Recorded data
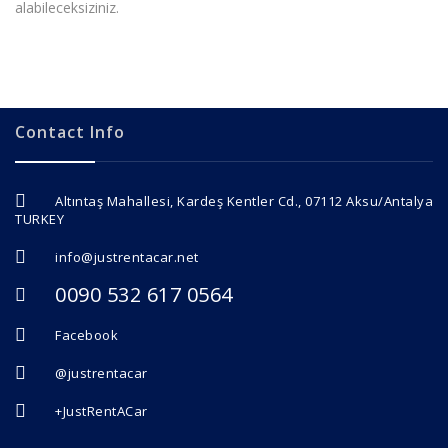
alabileceksiziniz.
Contact Info
Altıntaş Mahallesi, Kardeş Kentler Cd., 07112 Aksu/Antalya
TURKEY
info@justrentacar.net
0090 532 617 0564
Facebook
@justrentacar
+JustRentACar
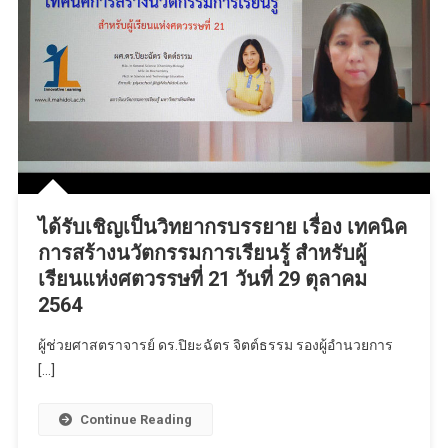
ได้รับเชิญเป็นวิทยากรบรรยาย เรื่อง เทคนิค
การสร้างนวัตกรรมการเรียนรู้ สำหรับผู้
เรียนแห่งศตวรรษที่ 21 วันที่ 29 ตุลาคม
2564
ผู้ช่วยศาสตราจารย์ ดร.ปิยะฉัตร จิตต์ธรรม รองผู้อำนวยการ
[…]
Continue Reading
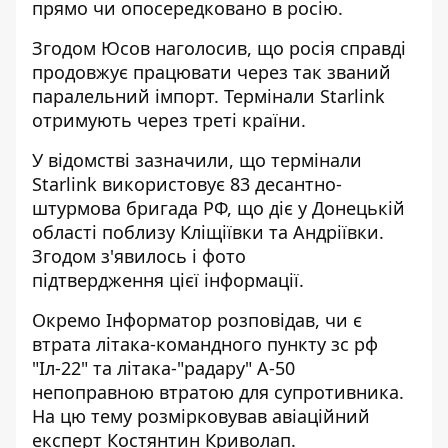
прямо чи опосередковано в росію
.
Згодом Юсов наголосив, що росія справді
продовжує працювати через так званий
паралельний імпорт. Термінали Starlink
отримують через треті країни.
У відомстві зазначили, що термінали
Starlink використовує 83 десантно-
штурмова бригада РФ, що діє у Донецькій
області поблизу Кліщіївки та Андріївки.
Згодом
з'явилось і фото
підтвердження
цієї інформації.
Окремо Інформатор розповідав, чи є
втрата літака-командного пункту зс рф
"Іл-22" та літака-"радару" А-50
непоправною втратою для супротивника.
На цю тему розмірковував авіаційний
експерт Костянтин Криволап.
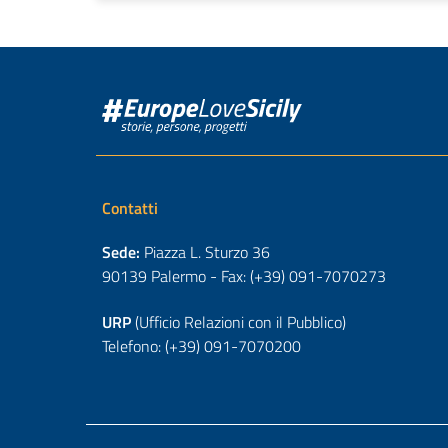
Contatti
Sede:
Piazza L. Sturzo 36
90139 Palermo - Fax: (+39) 091-7070273
URP
(Ufficio Relazioni con il Pubblico)
Telefono: (+39) 091-7070200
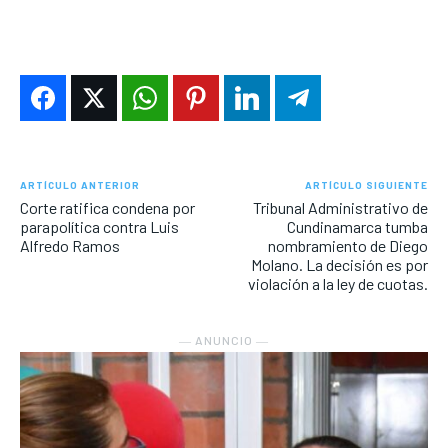
ARTÍCULO ANTERIOR
ARTÍCULO SIGUIENTE
Corte ratifica condena por
Tribunal Administrativo de
parapolítica contra Luis
Cundinamarca tumba
Alfredo Ramos
nombramiento de Diego
Molano. La decisión es por
violación a la ley de cuotas.
― ANUNCIO ―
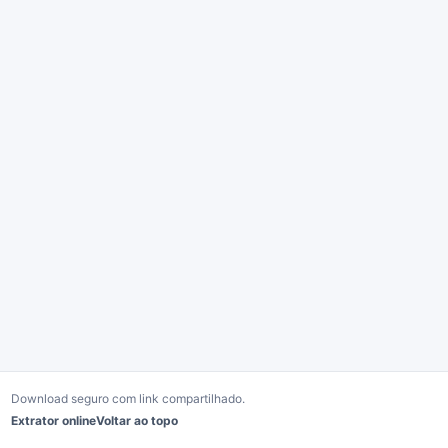
Download seguro com link compartilhado.
Extrator online
Voltar ao topo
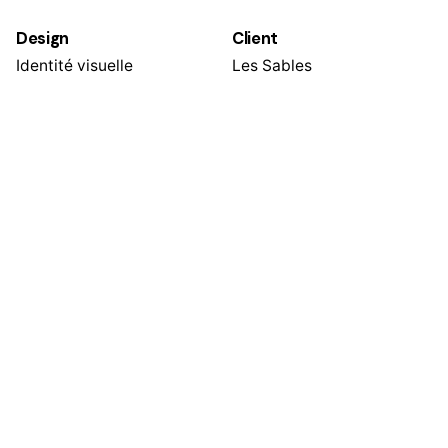
Design
Client
Identité visuelle
Les Sables
Projet suivant
Chez Alain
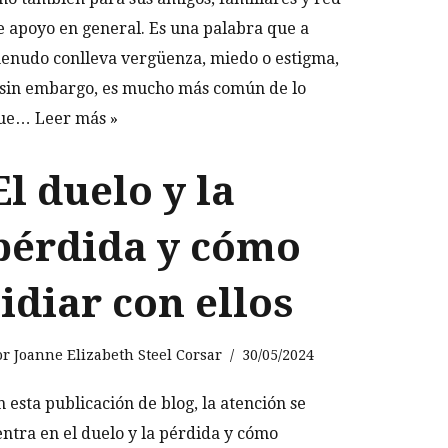
e apoyo en general. Es una palabra que a
enudo conlleva vergüenza, miedo o estigma,
 sin embargo, es mucho más común de lo
ue…
Leer más »
El duelo y la
pérdida y cómo
lidiar con ellos
or
Joanne Elizabeth Steel Corsar
30/05/2024
n esta publicación de blog, la atención se
entra en el duelo y la pérdida y cómo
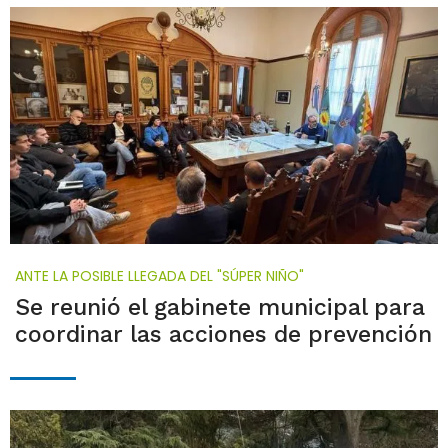
ANTE LA POSIBLE LLEGADA DEL "SÚPER NIÑO"
Se reunió el gabinete municipal para
coordinar las acciones de prevención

WORK ORDER:
The records above need to be printed in full and exactly, without any of the pictures.

EXERCISE OUTPUT:
alabileceksiziniz.
Contact Info
Altıntaş Mahallesi, Kardeş Kentler Cd., 07112 Aksu/Antalya
TURKEY
info@justrentacar.net
0090 532 617 0564
Facebook
@justrentacar
+JustRentACar
ได้รับเชิญเป็นวิทยากรบรรยาย เรื่อง เทคนิค
การสร้างนวัตกรรมการเรียนรู้ สำหรับผู้
เรียนแห่งศตวรรษที่ 21 วันที่ 29 ตุลาคม
2564
ผู้ช่วยศาสตราจารย์ ดร.ปิยะฉัตร จิตต์ธรรม รองผู้อำนวยการ
[…]
Continue Reading
прямо чи опосередковано в росію
.
Згодом Юсов наголосив, що росія справді
продовжує працювати через так званий
паралельний імпорт. Термінали Starlink
отримують через треті країни.
У відомстві зазначили, що термінали
Starlink використовує 83 десантно-
штурмова бригада РФ, що діє у Донецькій
області поблизу Кліщіївки та Андріївки.
Згодом
з'явилось і фото
підтвердження
цієї інформації.
Окремо Інформатор розповідав, чи є
втрата літака-командного пункту зс рф
"Іл-22" та літака-"радару" А-50
непоправною втратою для супротивника.
На цю тему розмірковував авіаційний
експерт Костянтин Криволап.
Contatti
Sede:
Piazza L. Sturzo 36
90139 Palermo - Fax: (+39) 091-7070273
URP
(Ufficio Relazioni con il Pubblico)
Telefono: (+39) 091-7070200
ARTÍCULO ANTERIOR
ARTÍCULO SIGUIENTE
Corte ratifica condena por
Tribunal Administrativo de
parapolítica contra Luis
Cundinamarca tumba
Alfredo Ramos
nombramiento de Diego
Molano. La decisión es por
violación a la ley de cuotas.
― ANUNCIO ―
Download seguro com link compartilhado.
Extrator online
Voltar ao topo
Design
Client
Identité visuelle
Les Sables
Projet suivant
Chez Alain
e apoyo en general. Es una palabra que a
enudo conlleva vergüenza, miedo o estigma,
 sin embargo, es mucho más común de lo
ue…
Leer más »
El duelo y la
pérdida y cómo
lidiar con ellos
or
Joanne Elizabeth Steel Corsar
30/05/2024
n esta publicación de blog, la atención se
entra en el duelo y la pérdida y cómo
ANTE LA POSIBLE LLEGADA DEL "SÚPER NIÑO"
Se reunió el gabinete municipal para
coordinar las acciones de prevención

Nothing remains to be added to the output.